Exact duplicates of the lines from the top of the data through the line containing "- Tapio Lahdenmaki, Michael" are needed, with every picture left out.

** Stored data **
>>>

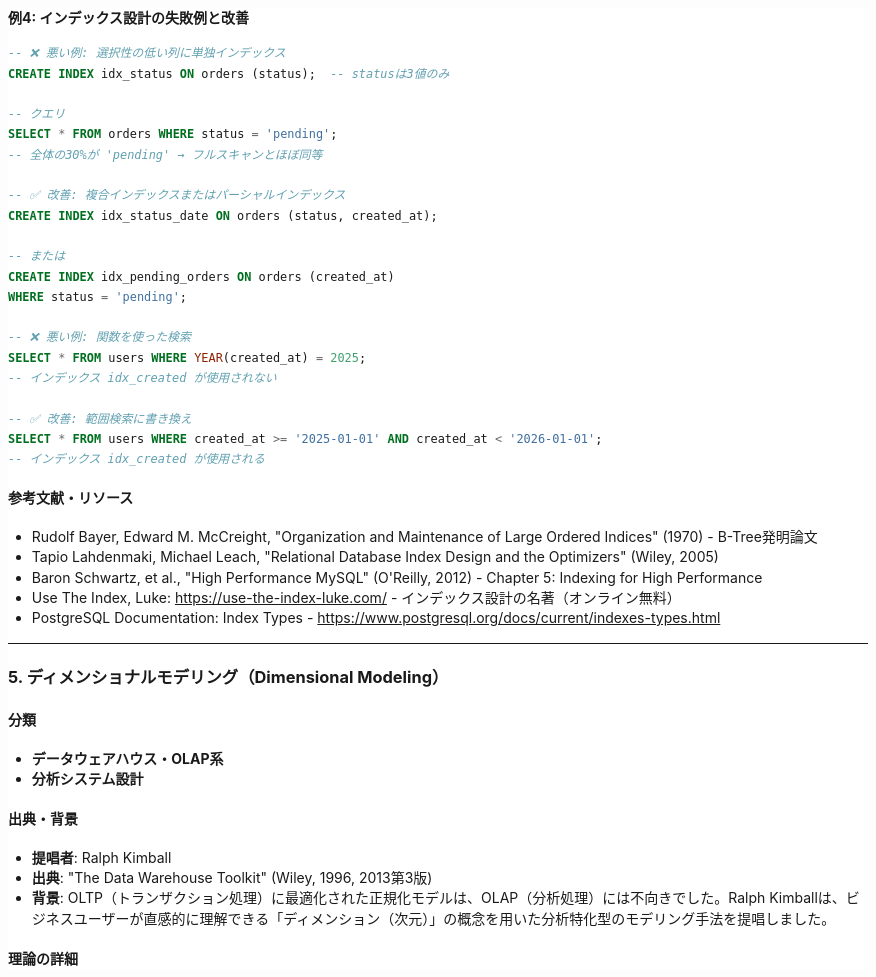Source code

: **例4: インデックス設計の失敗例と改善**

```sql
-- ❌ 悪い例: 選択性の低い列に単独インデックス
CREATE INDEX idx_status ON orders (status);  -- statusは3値のみ

-- クエリ
SELECT * FROM orders WHERE status = 'pending';
-- 全体の30%が 'pending' → フルスキャンとほぼ同等

-- ✅ 改善: 複合インデックスまたはパーシャルインデックス
CREATE INDEX idx_status_date ON orders (status, created_at);

-- または
CREATE INDEX idx_pending_orders ON orders (created_at)
WHERE status = 'pending';

-- ❌ 悪い例: 関数を使った検索
SELECT * FROM users WHERE YEAR(created_at) = 2025;
-- インデックス idx_created が使用されない

-- ✅ 改善: 範囲検索に書き換え
SELECT * FROM users WHERE created_at >= '2025-01-01' AND created_at < '2026-01-01';
-- インデックス idx_created が使用される
```

#### 参考文献・リソース
- Rudolf Bayer, Edward M. McCreight, "Organization and Maintenance of Large Ordered Indices" (1970) - B-Tree発明論文
- Tapio Lahdenmaki, Michael Leach, "Relational Database Index Design and the Optimizers" (Wiley, 2005)
- Baron Schwartz, et al., "High Performance MySQL" (O'Reilly, 2012) - Chapter 5: Indexing for High Performance
- Use The Index, Luke: https://use-the-index-luke.com/ - インデックス設計の名著（オンライン無料）
- PostgreSQL Documentation: Index Types - https://www.postgresql.org/docs/current/indexes-types.html

---

### 5. ディメンショナルモデリング（Dimensional Modeling）

#### 分類
- **データウェアハウス・OLAP系**
- **分析システム設計**

#### 出典・背景
- **提唱者**: Ralph Kimball
- **出典**: "The Data Warehouse Toolkit" (Wiley, 1996, 2013第3版)
- **背景**: OLTP（トランザクション処理）に最適化された正規化モデルは、OLAP（分析処理）には不向きでした。Ralph Kimballは、ビジネスユーザーが直感的に理解できる「ディメンション（次元）」の概念を用いた分析特化型のモデリング手法を提唱しました。

#### 理論の詳細
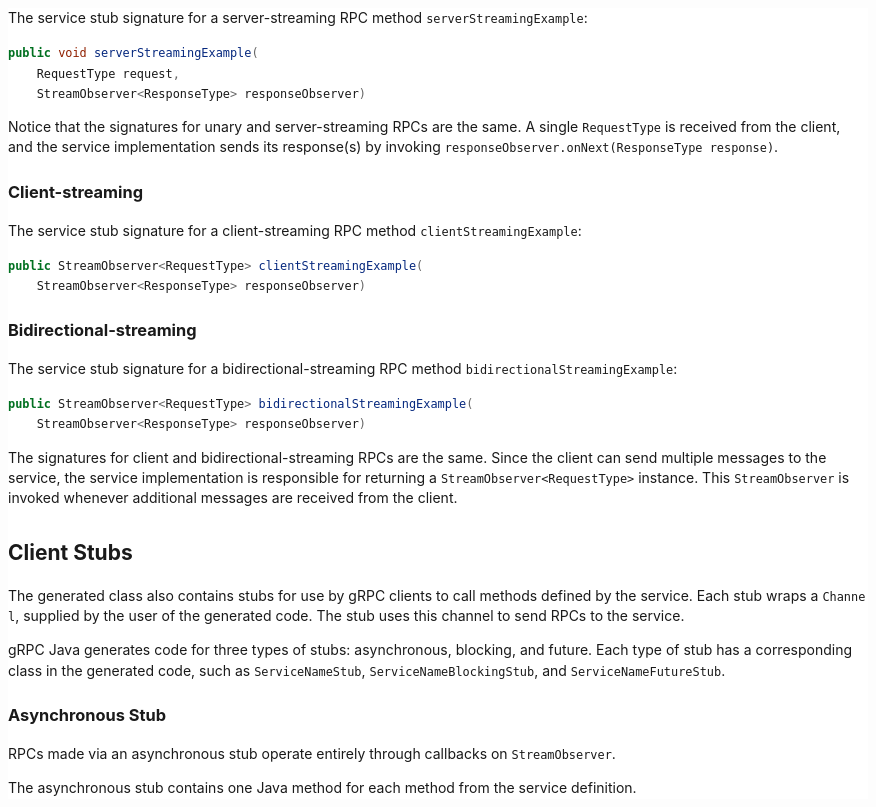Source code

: The service stub signature for a server-streaming RPC method
`serverStreamingExample`:

```java
public void serverStreamingExample(
    RequestType request,
    StreamObserver<ResponseType> responseObserver)
```

Notice that the signatures for unary and server-streaming RPCs are the same. A
single `RequestType` is received from the client, and the service implementation
sends its response(s) by invoking `responseObserver.onNext(ResponseType
response)`.

### Client-streaming

The service stub signature for a client-streaming RPC method
`clientStreamingExample`:

```java
public StreamObserver<RequestType> clientStreamingExample(
    StreamObserver<ResponseType> responseObserver)
```

### Bidirectional-streaming

The service stub signature for a bidirectional-streaming RPC method
`bidirectionalStreamingExample`:

```java
public StreamObserver<RequestType> bidirectionalStreamingExample(
    StreamObserver<ResponseType> responseObserver)
```

The signatures for client and bidirectional-streaming RPCs are the same. Since
the client can send multiple messages to the service, the service implementation
is responsible for returning a `StreamObserver<RequestType>` instance. This
`StreamObserver` is invoked whenever additional messages are received from the
client.

## Client Stubs

The generated class also contains stubs for use by gRPC clients to call methods
defined by the service. Each stub wraps a `Channel`, supplied by the user of the
generated code. The stub uses this channel to send RPCs to the service.

gRPC Java generates code for three types of stubs: asynchronous, blocking, and
future. Each type of stub has a corresponding class in the generated code, such
as `ServiceNameStub`, `ServiceNameBlockingStub`, and `ServiceNameFutureStub`.

### Asynchronous Stub

RPCs made via an asynchronous stub operate entirely through callbacks on
`StreamObserver`.

The asynchronous stub contains one Java method for each method from the service
definition.
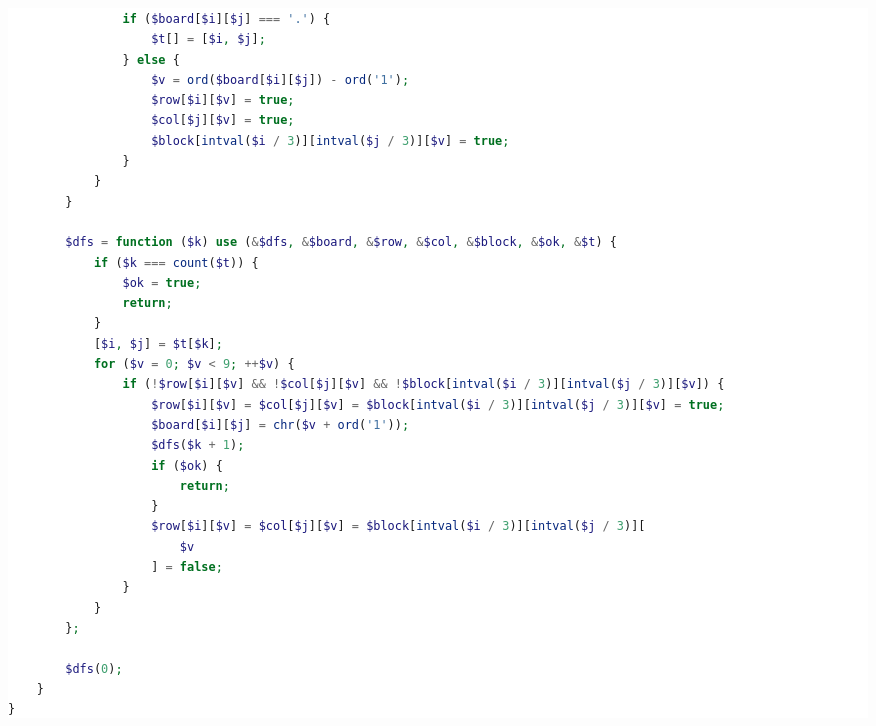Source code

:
 ```php
                if ($board[$i][$j] === '.') {
                    $t[] = [$i, $j];
                } else {
                    $v = ord($board[$i][$j]) - ord('1');
                    $row[$i][$v] = true;
                    $col[$j][$v] = true;
                    $block[intval($i / 3)][intval($j / 3)][$v] = true;
                }
            }
        }

        $dfs = function ($k) use (&$dfs, &$board, &$row, &$col, &$block, &$ok, &$t) {
            if ($k === count($t)) {
                $ok = true;
                return;
            }
            [$i, $j] = $t[$k];
            for ($v = 0; $v < 9; ++$v) {
                if (!$row[$i][$v] && !$col[$j][$v] && !$block[intval($i / 3)][intval($j / 3)][$v]) {
                    $row[$i][$v] = $col[$j][$v] = $block[intval($i / 3)][intval($j / 3)][$v] = true;
                    $board[$i][$j] = chr($v + ord('1'));
                    $dfs($k + 1);
                    if ($ok) {
                        return;
                    }
                    $row[$i][$v] = $col[$j][$v] = $block[intval($i / 3)][intval($j / 3)][
                        $v
                    ] = false;
                }
            }
        };

        $dfs(0);
    }
}
```







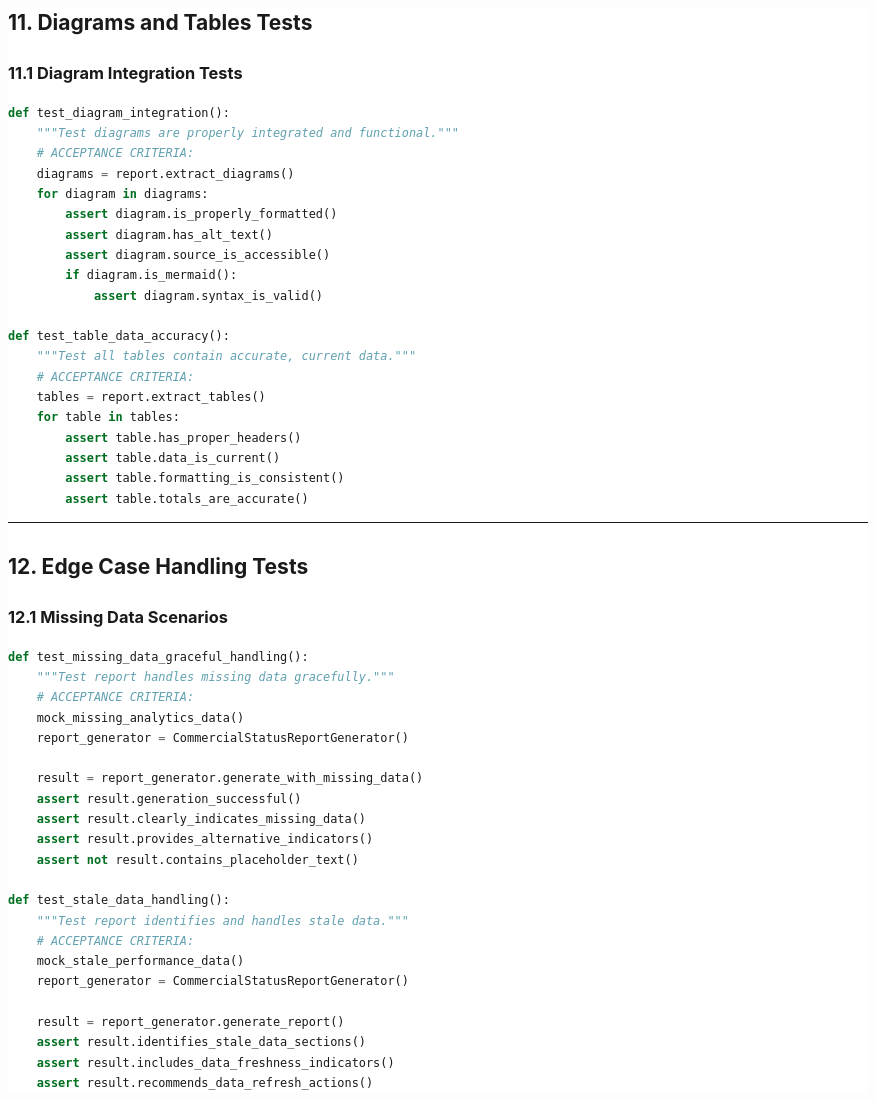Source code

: ## 11. Diagrams and Tables Tests

### 11.1 Diagram Integration Tests
```python
def test_diagram_integration():
    """Test diagrams are properly integrated and functional."""
    # ACCEPTANCE CRITERIA:
    diagrams = report.extract_diagrams()
    for diagram in diagrams:
        assert diagram.is_properly_formatted()
        assert diagram.has_alt_text()
        assert diagram.source_is_accessible()
        if diagram.is_mermaid():
            assert diagram.syntax_is_valid()

def test_table_data_accuracy():
    """Test all tables contain accurate, current data."""
    # ACCEPTANCE CRITERIA:
    tables = report.extract_tables()
    for table in tables:
        assert table.has_proper_headers()
        assert table.data_is_current()
        assert table.formatting_is_consistent()
        assert table.totals_are_accurate()
```

---

## 12. Edge Case Handling Tests

### 12.1 Missing Data Scenarios
```python
def test_missing_data_graceful_handling():
    """Test report handles missing data gracefully."""
    # ACCEPTANCE CRITERIA:
    mock_missing_analytics_data()
    report_generator = CommercialStatusReportGenerator()
    
    result = report_generator.generate_with_missing_data()
    assert result.generation_successful()
    assert result.clearly_indicates_missing_data()
    assert result.provides_alternative_indicators()
    assert not result.contains_placeholder_text()

def test_stale_data_handling():
    """Test report identifies and handles stale data."""
    # ACCEPTANCE CRITERIA:
    mock_stale_performance_data()
    report_generator = CommercialStatusReportGenerator()
    
    result = report_generator.generate_report()
    assert result.identifies_stale_data_sections()
    assert result.includes_data_freshness_indicators()
    assert result.recommends_data_refresh_actions()
```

<<<

** EXERCISE OUTPUT **
Source code

: **例4: インデックス設計の失敗例と改善**

```sql
-- ❌ 悪い例: 選択性の低い列に単独インデックス
CREATE INDEX idx_status ON orders (status);  -- statusは3値のみ

-- クエリ
SELECT * FROM orders WHERE status = 'pending';
-- 全体の30%が 'pending' → フルスキャンとほぼ同等

-- ✅ 改善: 複合インデックスまたはパーシャルインデックス
CREATE INDEX idx_status_date ON orders (status, created_at);

-- または
CREATE INDEX idx_pending_orders ON orders (created_at)
WHERE status = 'pending';

-- ❌ 悪い例: 関数を使った検索
SELECT * FROM users WHERE YEAR(created_at) = 2025;
-- インデックス idx_created が使用されない

-- ✅ 改善: 範囲検索に書き換え
SELECT * FROM users WHERE created_at >= '2025-01-01' AND created_at < '2026-01-01';
-- インデックス idx_created が使用される
```

#### 参考文献・リソース
- Rudolf Bayer, Edward M. McCreight, "Organization and Maintenance of Large Ordered Indices" (1970) - B-Tree発明論文
- Tapio Lahdenmaki, Michael Leach, "Relational Database Index Design and the Optimizers" (Wiley, 2005)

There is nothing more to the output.